Problem to work on: Once you find the line with "saknas de underordnade" in the entries below, print it and each line after it up to and including the line with "junio y develó", exactly, without pictures.

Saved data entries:
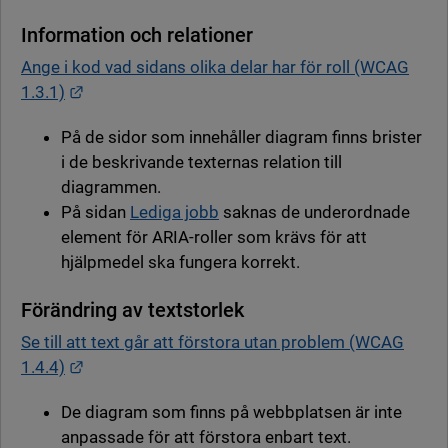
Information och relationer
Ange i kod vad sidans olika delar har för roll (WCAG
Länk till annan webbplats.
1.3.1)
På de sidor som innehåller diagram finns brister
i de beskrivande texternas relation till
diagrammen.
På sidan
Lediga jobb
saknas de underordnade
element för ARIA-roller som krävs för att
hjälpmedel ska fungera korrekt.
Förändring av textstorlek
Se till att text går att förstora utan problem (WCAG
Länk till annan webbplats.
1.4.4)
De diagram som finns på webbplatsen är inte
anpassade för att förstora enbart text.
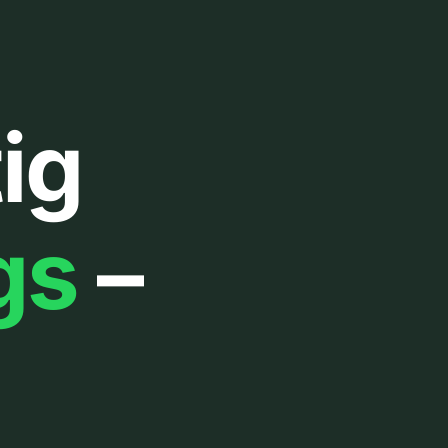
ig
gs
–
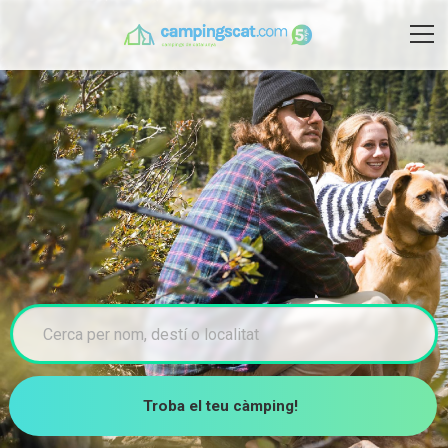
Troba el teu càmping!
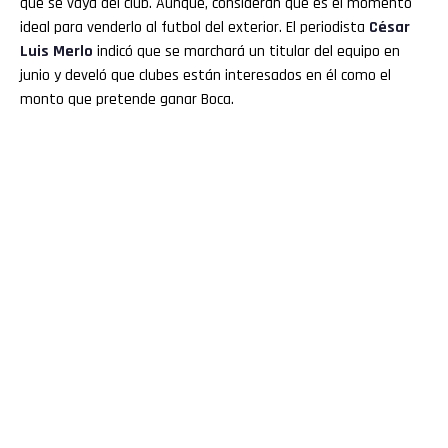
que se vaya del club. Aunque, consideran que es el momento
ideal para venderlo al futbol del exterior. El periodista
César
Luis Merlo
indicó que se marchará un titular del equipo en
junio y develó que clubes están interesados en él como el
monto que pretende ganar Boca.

Result of this exercise:
saknas de underordnade
element för ARIA-roller som krävs för att
hjälpmedel ska fungera korrekt.
Förändring av textstorlek
Se till att text går att förstora utan problem (WCAG
Länk till annan webbplats.
1.4.4)
De diagram som finns på webbplatsen är inte
anpassade för att förstora enbart text.
ig
gs
–
Troba el teu càmping!
que se vaya del club. Aunque, consideran que es el momento
ideal para venderlo al futbol del exterior. El periodista
César
Luis Merlo
indicó que se marchará un titular del equipo en
junio y develó que clubes están interesados en él como el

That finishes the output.